Oleh: Endah Husna*
Untuk mengatasi mahalnya harga tiket pesawat yang sudah berjalan sejak Januari 2019 dan makin menggila selama moment lebaran ini, Presden Joko Widodo mengeluarkan statment untuk mengundang maskapai asing masuk ke Indonesia.
Mahalnya harga tiket langsung berdampak kepada ekonomi di tanah air. Pun sejumlah bandara yang sudah dibangun di era Jokowi di daerah juga kosong melompong akibat anjloknya penumpang pesawat.
Berdasarkan data BPS, jumlah penumpang pesawat hanya 24 juta penumpang pada Januari-April 2019, anjlok 20,5 persen dibandingkan periode yang sama tahun lalu. Menteri Perhubungan Budi Karya Sumadi menyebutkan ada tiga maskapai asing yang siap berkompetisi di dalam negeri. Langkah ini menyusul PT.Indonesia AirAsia yang sudah lebih dulu melebarkan sayapnya ke industri penerbangan Tanah Air. Salah satunya adalah Scoot, sebuah maskapai penerbangan bertarif rendah (low-cost carrier/LCC) milik Singapore Airlines (SIA) Group.
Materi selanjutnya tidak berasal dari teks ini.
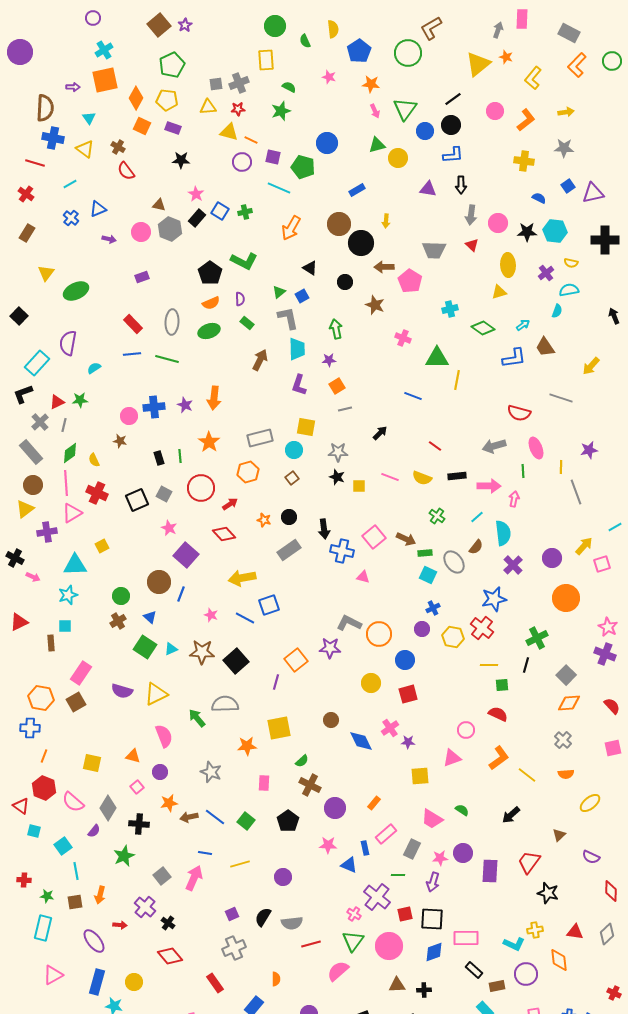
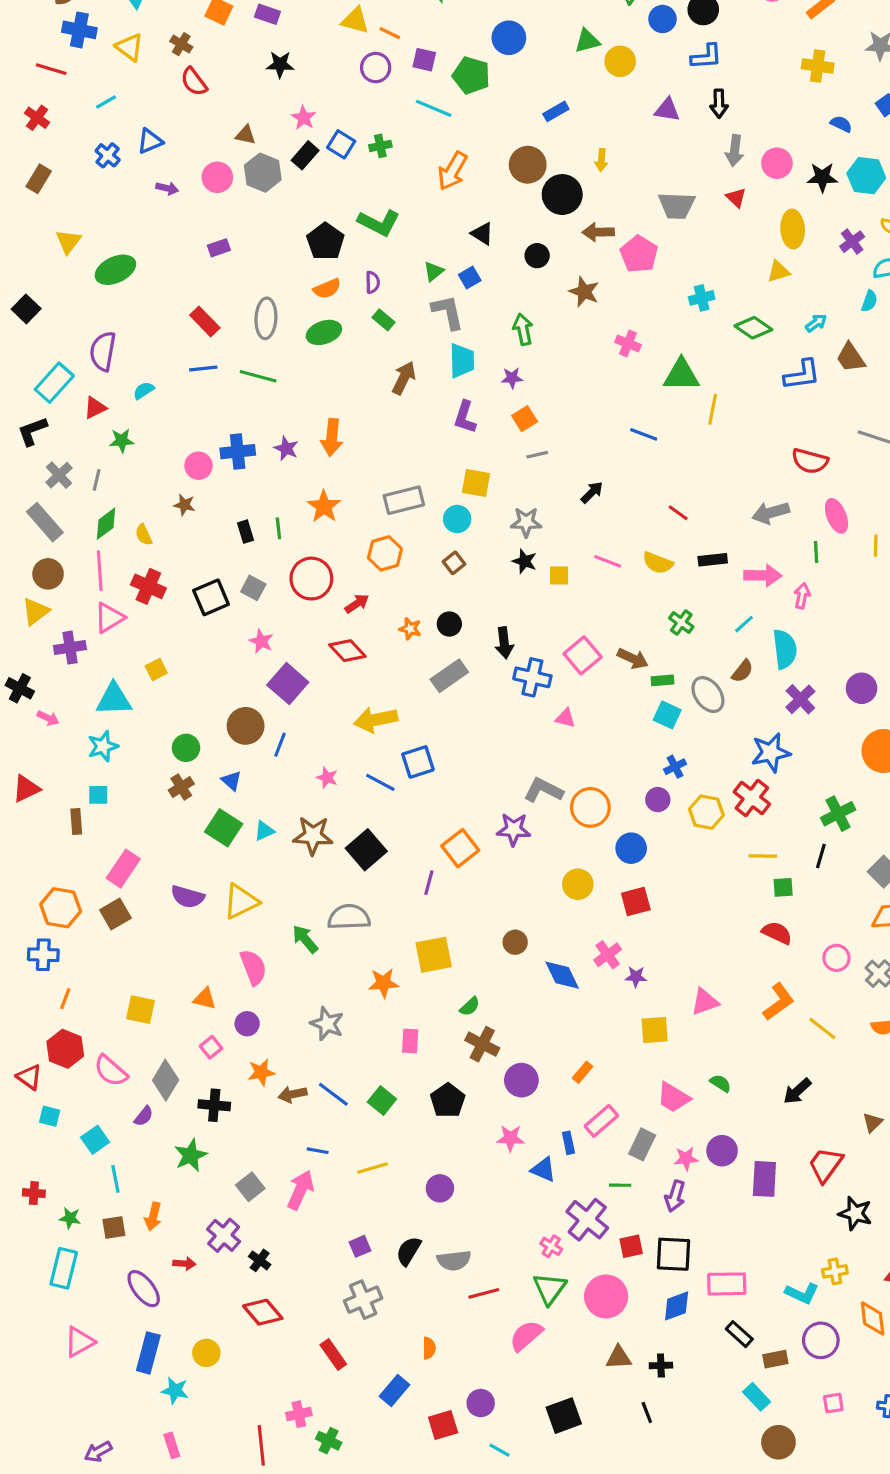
red triangle: (57, 402) -> (95, 408), moved
pink circle: (466, 730) -> (836, 958), moved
Ekonom INDEF Didik J Rachbini mengatakan bahwa ide mengundang maskapai asing guna mengendalikan harga tiket pesawat dinilai tidak tepat. Rachbini juga mengatakan bahwa akar masalahnya terletak pada indikasi praktek monopoli kartel. Garuda Indonesia membawahi Citilink Indonesia dan Sriwijaya Air sedangkan Lion Air Group memiliki beberapa anak usaha seperti Batuk Air, Wings Air, Thai Lion Air, dan Malindo Air. Muncul dugaan bahwa dua perusahaan penerbangan ini memiliki kesepakatan mengenai harga yang beredar.
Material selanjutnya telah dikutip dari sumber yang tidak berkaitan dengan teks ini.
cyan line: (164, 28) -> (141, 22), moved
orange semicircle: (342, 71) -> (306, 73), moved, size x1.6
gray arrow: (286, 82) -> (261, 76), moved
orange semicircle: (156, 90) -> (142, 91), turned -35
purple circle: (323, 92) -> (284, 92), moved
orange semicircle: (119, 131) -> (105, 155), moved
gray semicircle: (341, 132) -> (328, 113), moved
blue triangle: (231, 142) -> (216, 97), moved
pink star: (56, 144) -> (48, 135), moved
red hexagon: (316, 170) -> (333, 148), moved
Sesungguhnya Akar masalah mahalnya tiket pesawat adalah kesalahan pemikiran dasar berikut perangkat aturan yang muncul dari pemikran dasar tersebut. Pemikiran salah tersebut bersumber dari paham sekulerisme yang memisahkan aturan Agama dari kehidupan. Atau Sekulerisme, yakni melahirkan aturan kehidupan kapitalis yang telah memandang dunia transportasi sebuah sebuah industri. Cara pandang pemikiran semacam ini mengakibatkan kepemilikan fasilitas umum transportasi dikuasai oleh perusahaan swasta yang otomatis mempunyai fungsi bisnis, bukan fungsi pelayanan. Kapitalis memandang bahwa pelaksanaan pelayanan publik, negara hanya berfungi sebagai perantara alias legislator, sedangkan operator diserahkan kepada mekanisme pasar. Layanan transportasi dikelola swasta atau pemerintah dalam kacamata komersil, berakibat harga tket transportasi publik mahal namun tidak disertai layanan yang memadai.
Dalam Islam, Investasi Infrastruktur strategis diurai dalam tiga prinsip. Pertama, pembangunan imfrastruktur adalah tanggung jawab negara, maka tidak boleh diserahkan kepada investor swasta ataupun asing. Kedua, perencanaan wilayah yang baik akan mengurai kebutuhan transportasi. Ketiga, negara membangun infrastruktur publik dengan standar teknologi terakhir yang dimilik. Teknologi yang ada termasuk teknologi navigasi, telekomunikasi, fisik jalan hingga alat transportrasinya itu sendiri. Teknologi dan manajemen fisik jalan sangat diperhatikan sejak tahun 950, jalan-jalan di Cordoba sudah diperkeras, secara teratur dibersihkan dari kotoran, dan malamnya diterangi lampu minyak. Baru duaratus tahun kemudian, tepatnya tahun 1185, baru Paris yang memutuskan sebagai kota pertama Eropa yang meniru Cordoba. Hingga abad ke-19 Khilafah Utsmaniyah masih konsisten mengembangkan infrastruktur transportasi ini. Saat kereta api ditemukan di Jerman, segera ada keputusan Khalifah untuk membangun jalur kereta api dengan tujuan utama memperlancar perjalanan Haji. Thun 1900 M Sultan Abdul Hamid II mencanangkan pyoyek “Hejaz Rilway”. Jalur kereta api ini terbentang dari Istanbul, Ibukota Khilafah, hingga Makkah, melewati Damaskus, Jerusalem dan Madinah. Dengan proyek ini, dari Istanbul ke Makkah yang semula 40 hari perjalanan menjadi 5 hari.
Dengan penerapan aturan ekonomi Islam akan memberikan jaminan ekonomi yang berkah, adil dan sejahtera. Khilafah, sebagai institusi penerap Islam akan menyediakan insfrastruktur transportasi yang aman, memadai dengan teknonologi terkini, dan harga tiket yang terjangkau.